Reproduce only this stretch of the listing below: from the line with "Vegetables Deutschland" through the line with "en su dispositivo", exactly as written, with pictures excluded.

### MATERIAL PROVIDED
--

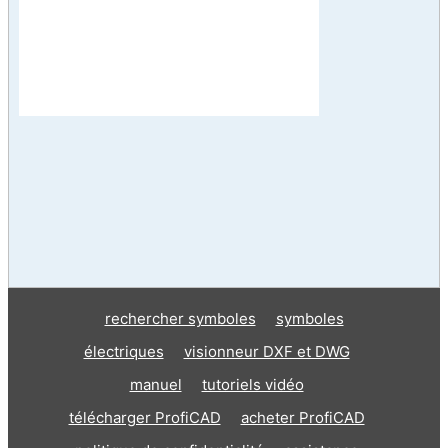
rechercher symboles
symboles
électriques
visionneur DXF et DWG
manuel
tutoriels vidéo
télécharger ProfiCAD
acheter ProfiCAD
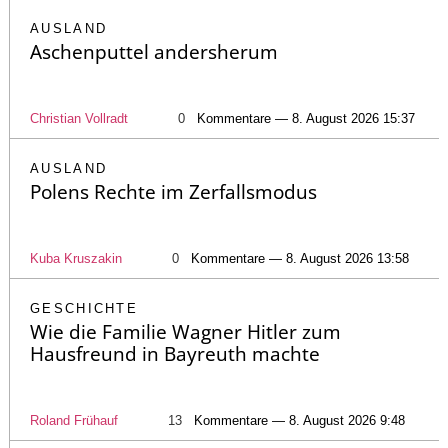
AUSLAND
Aschenputtel andersherum
Christian Vollradt
0
Kommentare — 8. August 2026 15:37
AUSLAND
Polens Rechte im Zerfallsmodus
Kuba Kruszakin
0
Kommentare — 8. August 2026 13:58
GESCHICHTE
Wie die Familie Wagner Hitler zum
Hausfreund in Bayreuth machte
Roland Frühauf
13
Kommentare — 8. August 2026 9:48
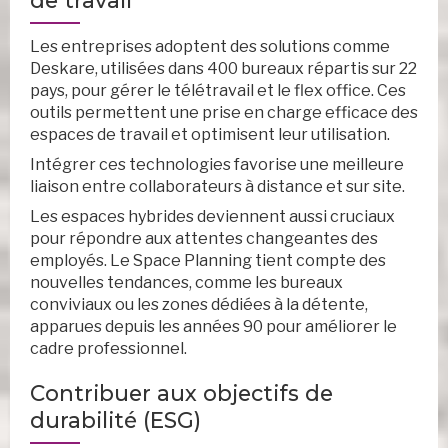
de travail
Les entreprises adoptent des solutions comme
Deskare, utilisées dans 400 bureaux répartis sur 22
pays, pour gérer le télétravail et le flex office. Ces
outils permettent une prise en charge efficace des
espaces de travail et optimisent leur utilisation.
Intégrer ces technologies favorise une meilleure
liaison entre collaborateurs à distance et sur site.
Les espaces hybrides deviennent aussi cruciaux
pour répondre aux attentes changeantes des
employés. Le Space Planning tient compte des
nouvelles tendances, comme les bureaux
conviviaux ou les zones dédiées à la détente,
apparues depuis les années 90 pour améliorer le
cadre professionnel.
Contribuer aux objectifs de
durabilité (ESG)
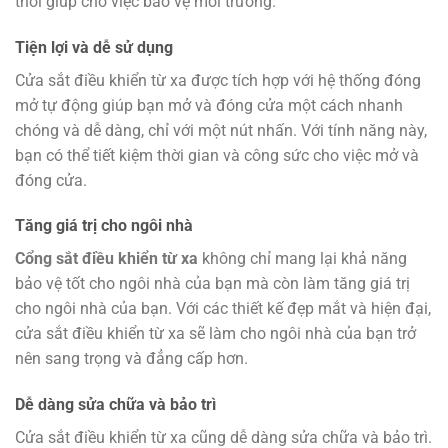
thời giúp cho việc bảo vệ môi trường.
Tiện lợi và dễ sử dụng
Cửa sắt điều khiển từ xa được tích hợp với hệ thống đóng
mở tự động giúp bạn mở và đóng cửa một cách nhanh
chóng và dễ dàng, chỉ với một nút nhấn. Với tính năng này,
bạn có thể tiết kiệm thời gian và công sức cho việc mở và
đóng cửa.
Tăng giá trị cho ngôi nhà
Cổng sắt điều khiển từ xa
không chỉ mang lại khả năng
bảo vệ tốt cho ngôi nhà của bạn mà còn làm tăng giá trị
cho ngôi nhà của bạn. Với các thiết kế đẹp mắt và hiện đại,
cửa sắt điều khiển từ xa sẽ làm cho ngôi nhà của bạn trở
nên sang trọng và đẳng cấp hơn.
Dễ dàng sửa chữa và bảo trì
Cửa sắt điều khiển từ xa cũng dễ dàng sửa chữa và bảo trì.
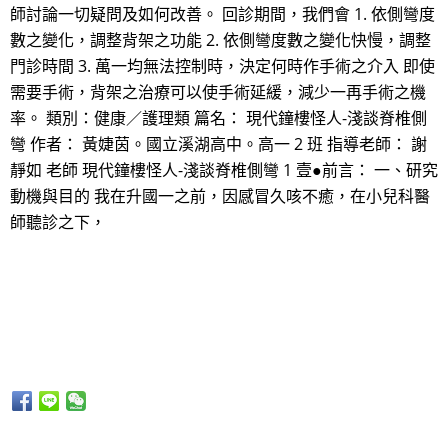
師討論一切疑問及如何改善。 回診期間，我們會 1. 依側彎度
數之變化，調整背架之功能 2. 依側彎度數之變化快慢，調整
門診時間 3. 萬一均無法控制時，決定何時作手術之介入 即使
需要手術，背架之治療可以使手術延緩，減少一再手術之機
率。 類別：健康／護理類 篇名： 現代鐘樓怪人-淺談脊椎側
彎 作者： 黃婕茵。國立溪湖高中。高一 2 班 指導老師： 謝
靜如 老師 現代鐘樓怪人-淺談脊椎側彎 1 壹●前言： 一、研究
動機與目的 我在升國一之前，因感冒久咳不癒，在小兒科醫
師聽診之下，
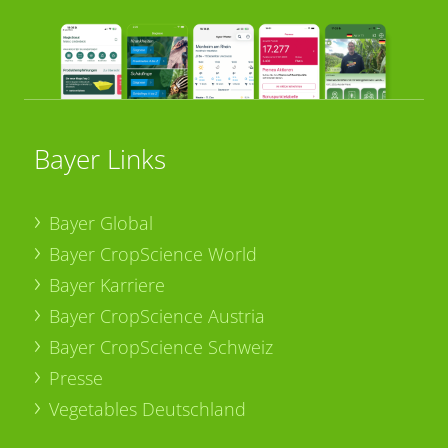
Bayer Links
Bayer Global
Bayer CropScience World
Bayer Karriere
Bayer CropScience Austria
Bayer CropScience Schweiz
Presse
Vegetables Deutschland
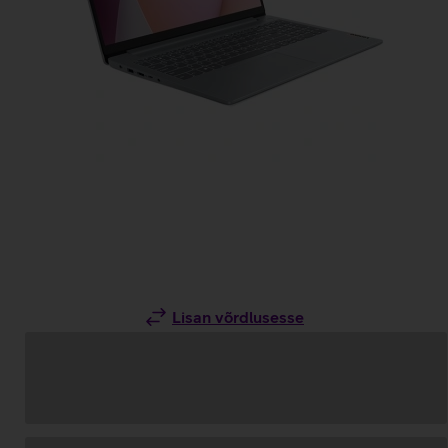
Lisan võrdlusesse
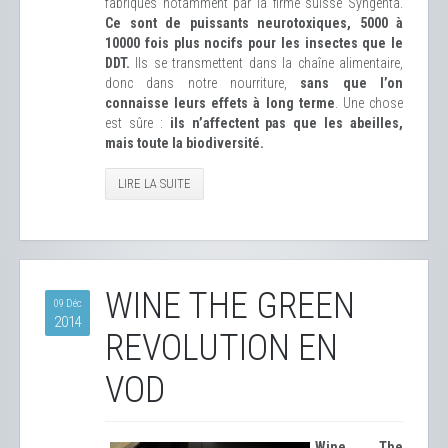
fabriqués notamment par la firme suisse Syngenta.
Ce sont de puissants neurotoxiques, 5000 à
10000 fois plus nocifs pour les insectes que le
DDT.
Ils se transmettent dans la chaîne alimentaire,
donc dans notre nourriture,
sans que l’on
connaisse leurs effets à long terme
. Une chose
est sûre :
ils n’affectent pas que les abeilles,
mais toute la biodiversité.
LIRE LA SUITE
WINE THE GREEN
09 Déc
2014
REVOLUTION EN
VOD
Wine The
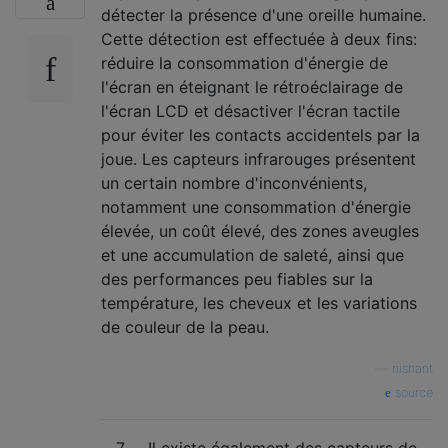
détecter la présence d'une oreille humaine.
Cette détection est effectuée à deux fins:
réduire la consommation d'énergie de
l'écran en éteignant le rétroéclairage de
l'écran LCD et désactiver l'écran tactile
pour éviter les contacts accidentels par la
joue. Les capteurs infrarouges présentent
un certain nombre d'inconvénients,
notamment une consommation d'énergie
élevée, un coût élevé, des zones aveugles
et une accumulation de saleté, ainsi que
des performances peu fiables sur la
température, les cheveux et les variations
de couleur de la peau.
—
nishant
source
7
Il existe également des capteurs de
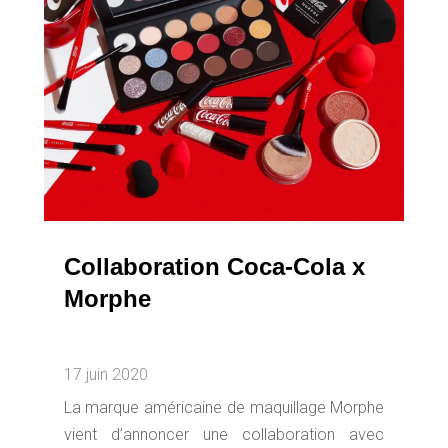
Collaboration Coca-Cola x
Morphe
17 juin 2020
La marque américaine de maquillage Morphe
vient d’annoncer une collaboration avec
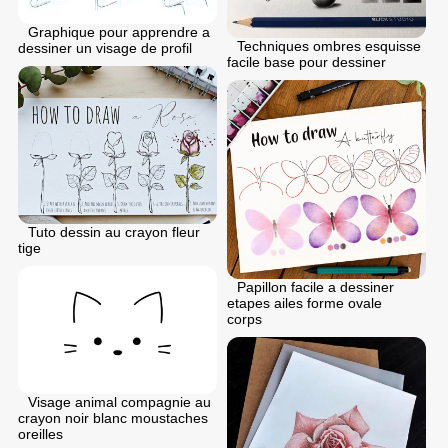
Graphique pour apprendre a
Techniques ombres esquisse
dessiner un visage de profil
facile base pour dessiner
Tuto dessin au crayon fleur
tige
Papillon facile a dessiner
etapes ailes forme ovale
corps
Visage animal compagnie au
crayon noir blanc moustaches
oreilles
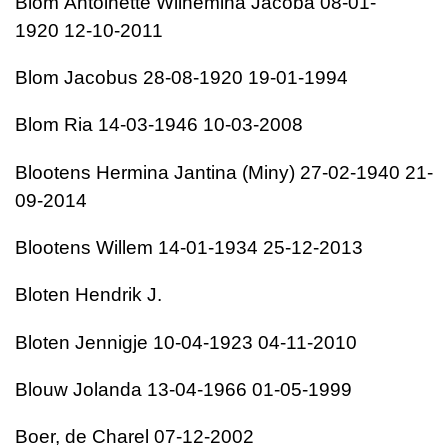
Blom
Antoinette Wilhemina Jacoba
08-01-
1920
12-10-2011
Blom
Jacobus
28-08-1920
19-01-1994
Blom
Ria
14-03-1946
10-03-2008
Blootens
Hermina Jantina (Miny)
27-02-1940
21-
09-2014
Blootens
Willem
14-01-1934
25-12-2013
Bloten
Hendrik J.
Bloten
Jennigje
10-04-1923
04-11-2010
Blouw
Jolanda
13-04-1966
01-05-1999
Boer, de
Charel
07-12-2002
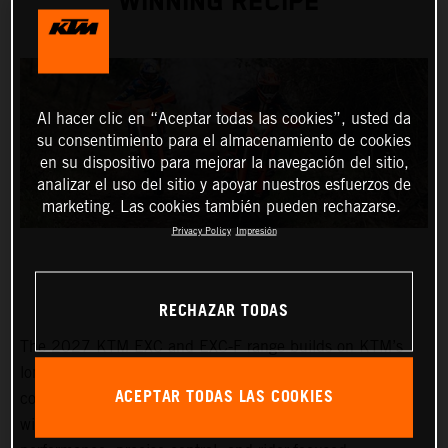
WINNING RECIPE
Al hacer clic en “Aceptar todas las cookies”, usted da
su consentimiento para el almacenamiento de cookies
en su dispositivo para mejorar la navegación del sitio,
analizar el uso del sitio y apoyar nuestros esfuerzos de
marketing. Las cookies también pueden rechazarse.
Privacy Policy
Impresión
RECHAZAR TODAS
The 2027 KTM EXC and EXC-F range builds on KTM’s
long-standing success at the highest level of enduro
ACEPTAR TODAS LAS COOKIES
competition. Developed through years of championship-
winning racing, the latest lineup delivers proven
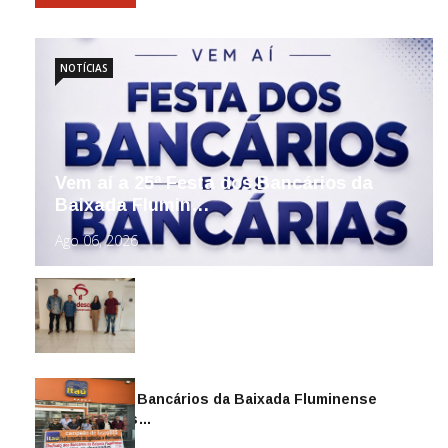
NOTÍCIAS
Vem aí a 25ª Festa dos Bancários da
Baixada Flumin…
Ago 06, 2026
Sindicato dos Bancários da Baixada Fluminense
reintegra mais…
Jul 14, 2026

--

### COMPLETED TASK
Vegetables Deutschland
Lisan võrdlusesse
fabriqués notamment par la firme suisse Syngenta.
Ce sont de puissants neurotoxiques, 5000 à
10000 fois plus nocifs pour les insectes que le
DDT.
Ils se transmettent dans la chaîne alimentaire,
donc dans notre nourriture,
sans que l’on
connaisse leurs effets à long terme
. Une chose
est sûre :
ils n’affectent pas que les abeilles,
mais toute la biodiversité.
LIRE LA SUITE
WINE THE GREEN
09 Déc
2014
REVOLUTION EN
VOD
Wine The
détecter la présence d'une oreille humaine.
Cette détection est effectuée à deux fins:
réduire la consommation d'énergie de
l'écran en éteignant le rétroéclairage de
l'écran LCD et désactiver l'écran tactile
pour éviter les contacts accidentels par la
joue. Les capteurs infrarouges présentent
un certain nombre d'inconvénients,
notamment une consommation d'énergie
élevée, un coût élevé, des zones aveugles
et une accumulation de saleté, ainsi que
des performances peu fiables sur la
température, les cheveux et les variations
de couleur de la peau.
—
nishant
source
7
Il existe également des capteurs de
Collaboration Coca-Cola x
Morphe
17 juin 2020
La marque américaine de maquillage Morphe
vient d’annoncer une collaboration avec
Graphique pour apprendre a
Techniques ombres esquisse
dessiner un visage de profil
facile base pour dessiner
Tuto dessin au crayon fleur
tige
Papillon facile a dessiner
etapes ailes forme ovale
corps
Visage animal compagnie au
crayon noir blanc moustaches
oreilles
Blom
Antoinette Wilhemina Jacoba
08-01-
1920
12-10-2011
Blom
Jacobus
28-08-1920
19-01-1994
Blom
Ria
14-03-1946
10-03-2008
Blootens
Hermina Jantina (Miny)
27-02-1940
21-
09-2014
Blootens
Willem
14-01-1934
25-12-2013
Bloten
Hendrik J.
Bloten
Jennigje
10-04-1923
04-11-2010
Blouw
Jolanda
13-04-1966
01-05-1999
Boer, de
Charel
07-12-2002
WINNING RECIPE
Al hacer clic en “Aceptar todas las cookies”, usted da
su consentimiento para el almacenamiento de cookies
en su dispositivo para mejorar la navegación del sitio,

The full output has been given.